Exploring the Holy Guardian Angel

The concept of the Holy Guardian Angel makes its first appearance as a goal of magickal attainment, described in the book of the Sacred Magic of Abramelin the Mage, a fifteenth century magical text ascribed to one Abraham the Jew and written to his son. This concept has often been compared to the Theosophical Higher Self, The Kabbalistic Ruach, the Greek Genius or daemon, and the augoeides. How this idea found its way into modern orders like the Golden Dawn and the A.A. may be worth looking in to.

In the late 1800’s in England a group of three Master Masons who were also members of the Masonic Rosicrucian society in England, headed by S.L. “MacGregor” Mathers founded the Hermetic Order of the Golden Dawn. They claimed to have secured permission form some continental authority to do so after finding the address of one Fraulein Sprengel of Germany on some cypher manuscripts from the library of London. The manuscripts were used as the basic teaching format of this new initiatory order, which quickly grew to include the who’s who of 19th century occultism. the grades of the order followed the ascent of the spheres of the Kabbalistic Tree of Life, one grade per sphere. Initiates of this order climbed the Tree of Life ceremonially in the initiation ceremonies admitting aspirants to the grades of the order. Personalities like A.E. Waite, Aleister Crowley, and Israel Regardie, all were members of the Golden Dawn at one time or another.

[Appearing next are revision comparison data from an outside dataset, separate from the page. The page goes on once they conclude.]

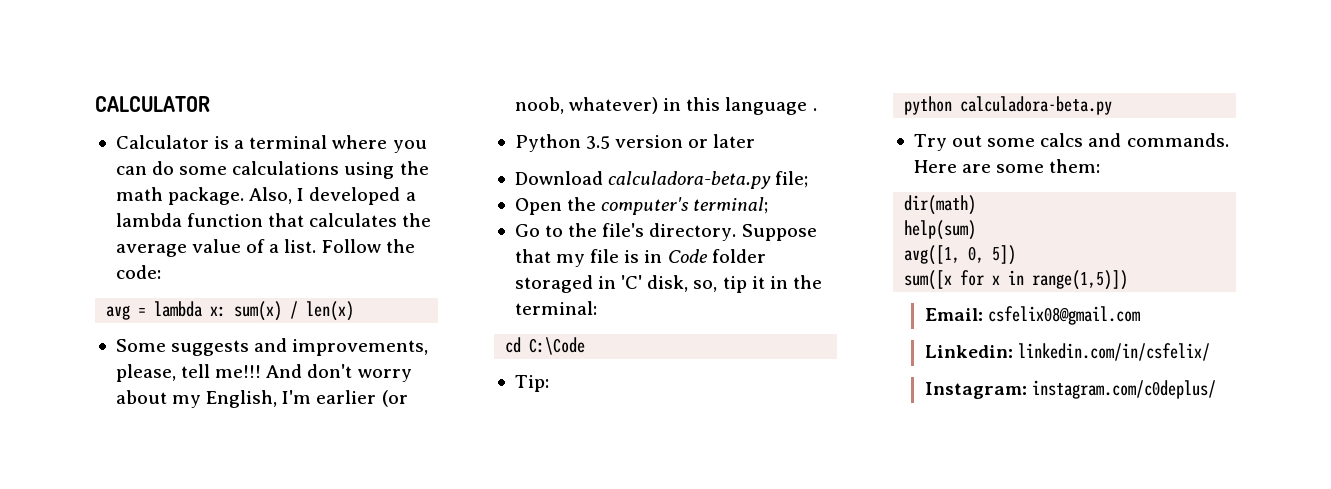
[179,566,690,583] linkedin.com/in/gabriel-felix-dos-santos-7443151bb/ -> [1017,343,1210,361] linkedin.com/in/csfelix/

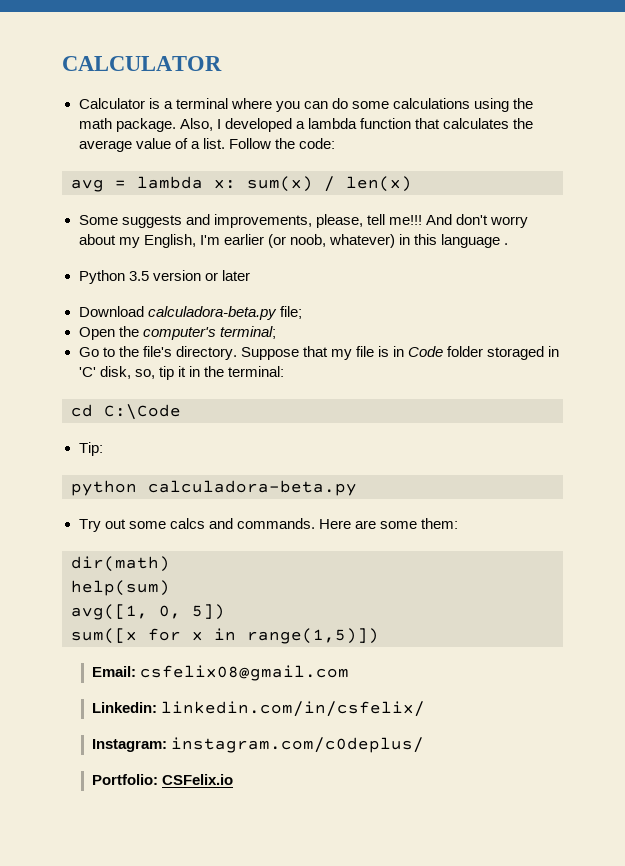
(1216, 389) none -> [91,774,233,785] // Portfolio: CSFelix.io

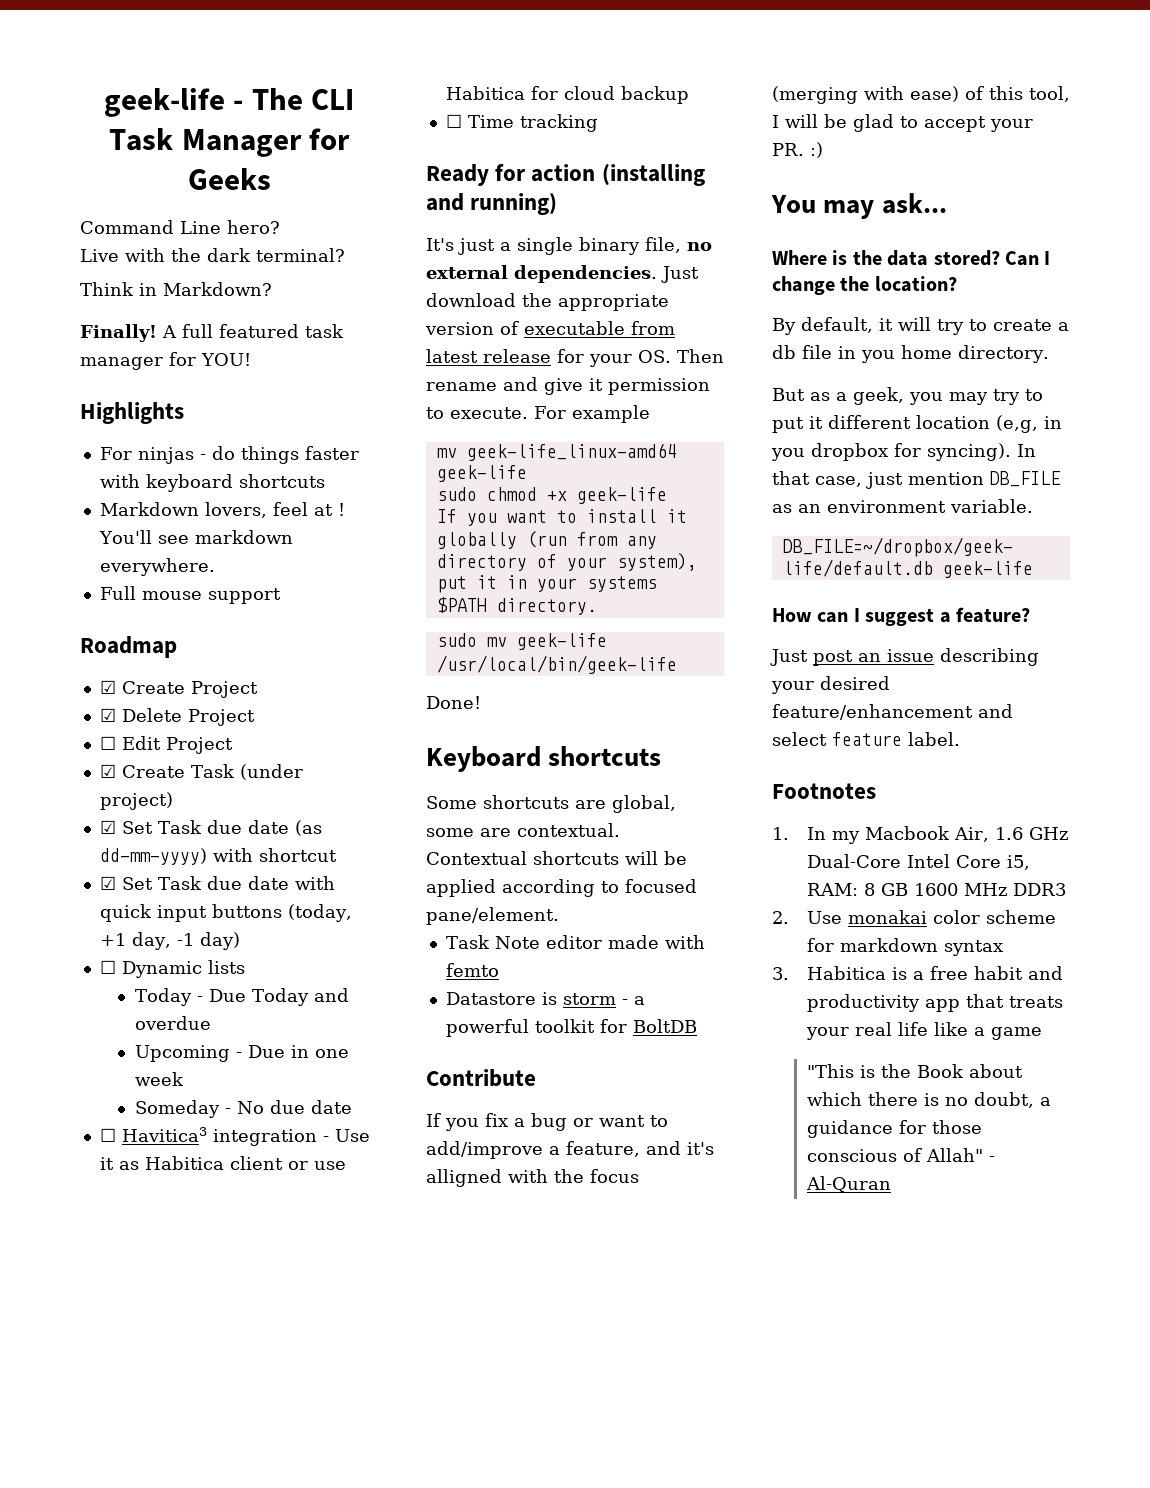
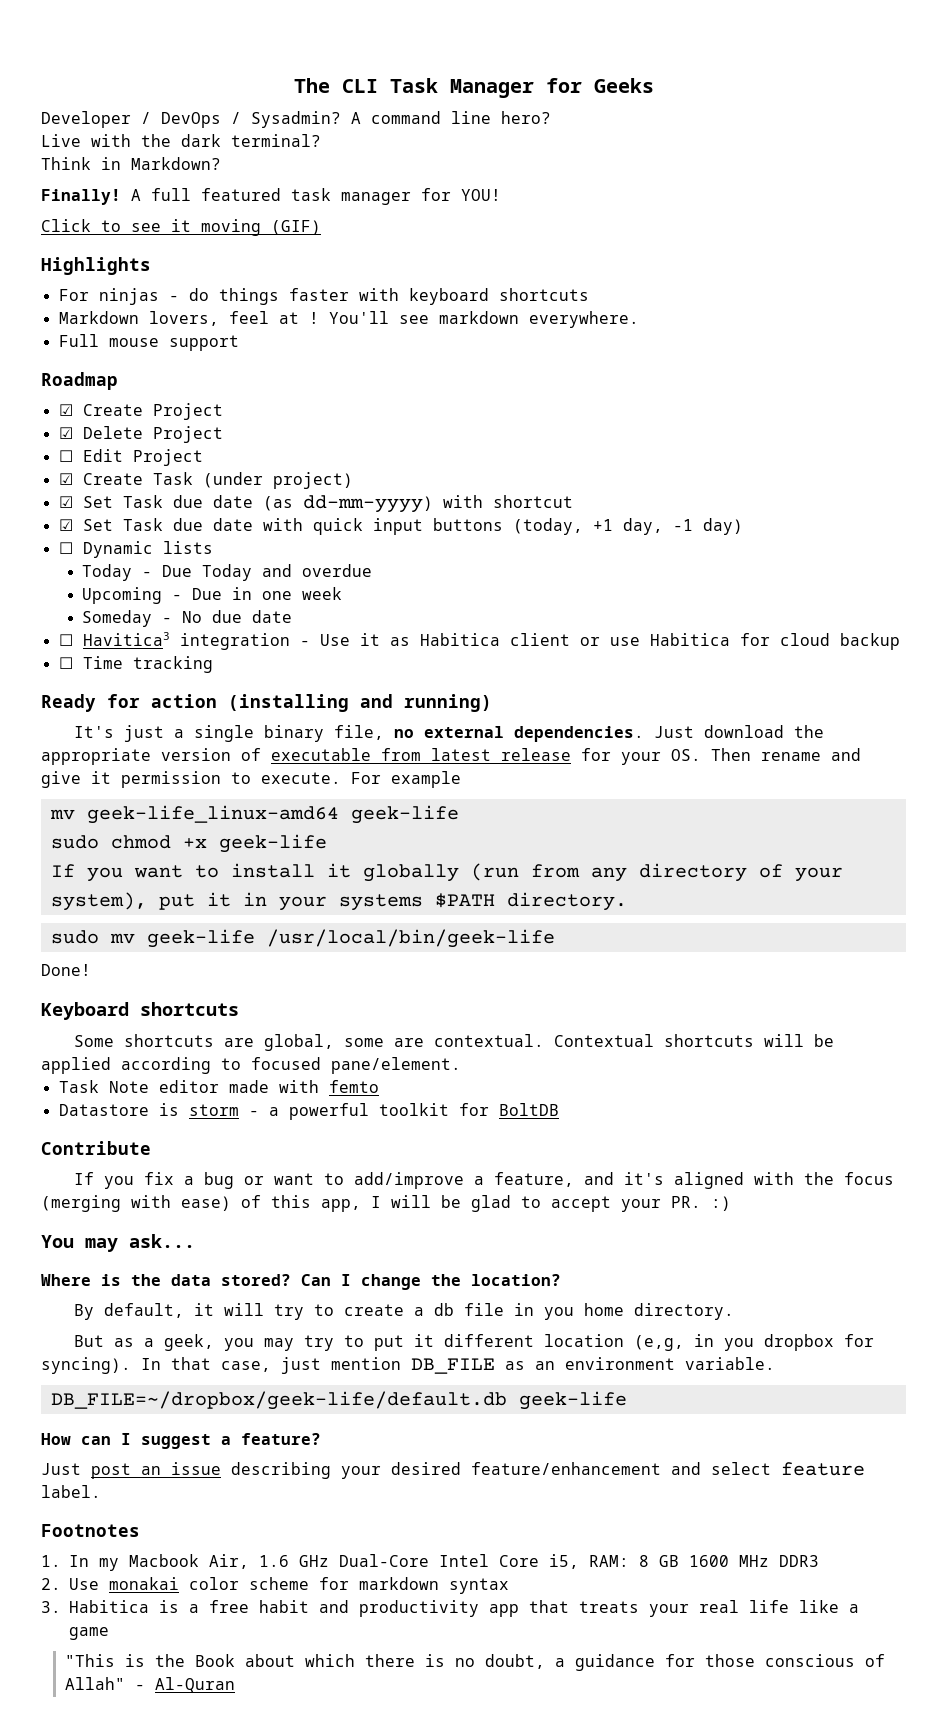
[103,88,244,117] geek-life - -> (293, 85) none
[80,220,221,234] Command Line -> [41,111,491,128] Developer / DevOps / Sysadmin? A command line
(251, 359) none -> [41,219,321,236] // Click to see it moving (GIF)
[426,1169,502,1187] alligned -> [673,1172,744,1189] aligned
[1029,86,1070,102] tool, -> [321,1199,361,1212] app,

The Abramelin text was said to have been translated into English from the original French first by S.L. Mathers. In the early history of the Golden Dawn, the concept of the higher self became associated with the Adeptus Minor grade, the grade associated with the Kabbalistic sphere of Tiphereth, and the first grade of the inner Rosicrucian order. It is not clear whether this occurred before or after the translation of the Abramelin text, but eventually the grade of Adept, and the concepts of the Higher Self, and the Holy Guardian Angel (HGA) became completely intertwined.

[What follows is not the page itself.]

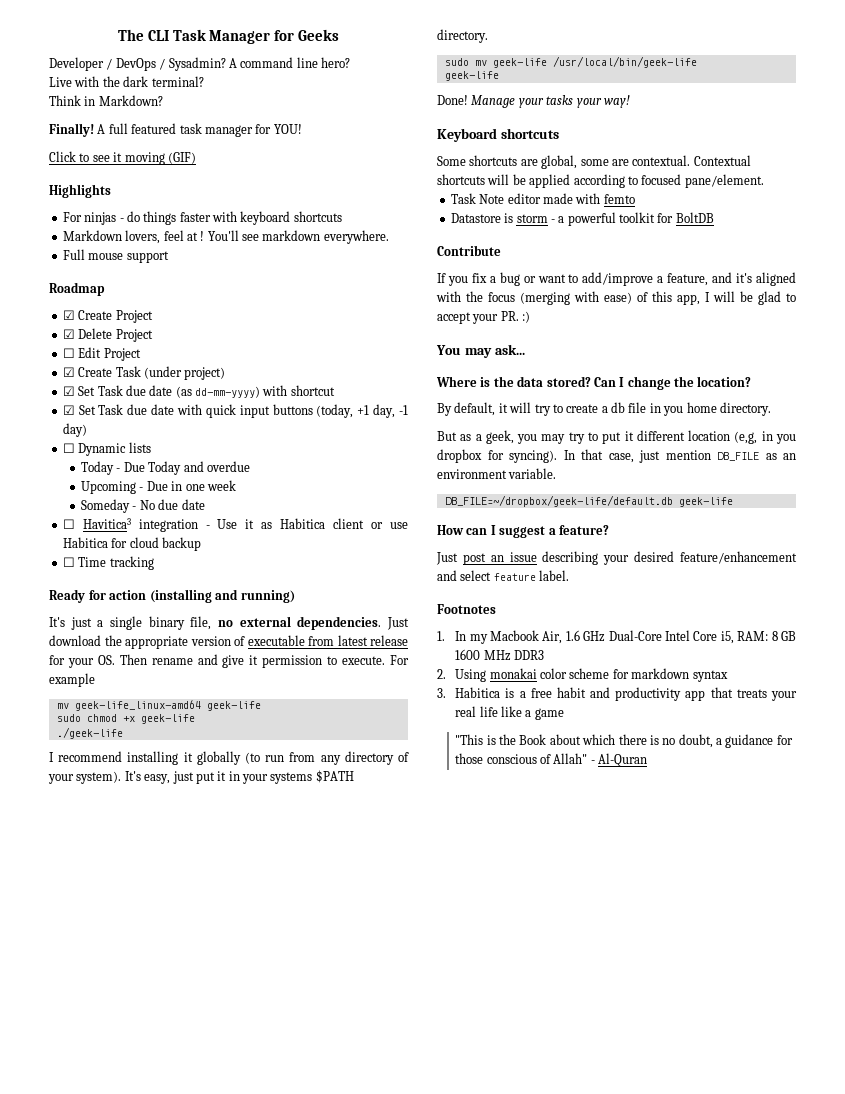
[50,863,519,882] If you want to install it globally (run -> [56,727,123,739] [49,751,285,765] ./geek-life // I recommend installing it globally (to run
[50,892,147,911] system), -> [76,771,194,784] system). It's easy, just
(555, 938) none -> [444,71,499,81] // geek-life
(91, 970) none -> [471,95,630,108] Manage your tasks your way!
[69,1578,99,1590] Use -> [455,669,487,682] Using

The book of the Sacred Magic of Abramelin the Mage details the arrangements, preparations, requirements, and instructions for a six month magical retirement wherein the aspirant invokes her HGA. The HGA is said to certainly appear provided all the the instructions in the book are carefully followed. The entire operation makes for a work of continuous devotion to the HGA with increasing intensity for the entire six months, so that by the end of the period the magician is spending most of each day in continuous prayer. It is proposed that it is by this intensity of aspiration that the HGA can be drawn neigh and invoked to a state of Knowledge and Conversation.

When Aleister Crowley left the Golden Dawn to form his own Thelemic Movement, the A.A., he began to emphasize the attainment of the Knowledge and Conversation (K+C) of the HGA, as possibly the single most important goal of every aspirant to magick. Crowley preferred the term HGA above the other wordings, for its simplicity and ambiguity, which allows each magickian to develop her own understanding of the phenomena. Having attained this, the magickian had guidance in all things and required little further assistance, and without it, she remained in utter darkness. The attainment of the K+C of the HGA became the primary focus of many western occultists from that time foreword.

Over the last century there has been much speculation regarding the actual nature of the HGA. Crowley insisted that this was a strictly personal matter and that one adept should not so much as discuss with another the method by which she invokes her angel. Some have chosen to think of this angel as a psychological construct, other feel it may be an archetype from Jung’s Collective Subconscious, others still think it some kind of hallucination, or that it has actual objective existence outside the mind of the magician. In the end each of us must decide for ourselves, through experience, what exactly our HGA is, if it is definable at all.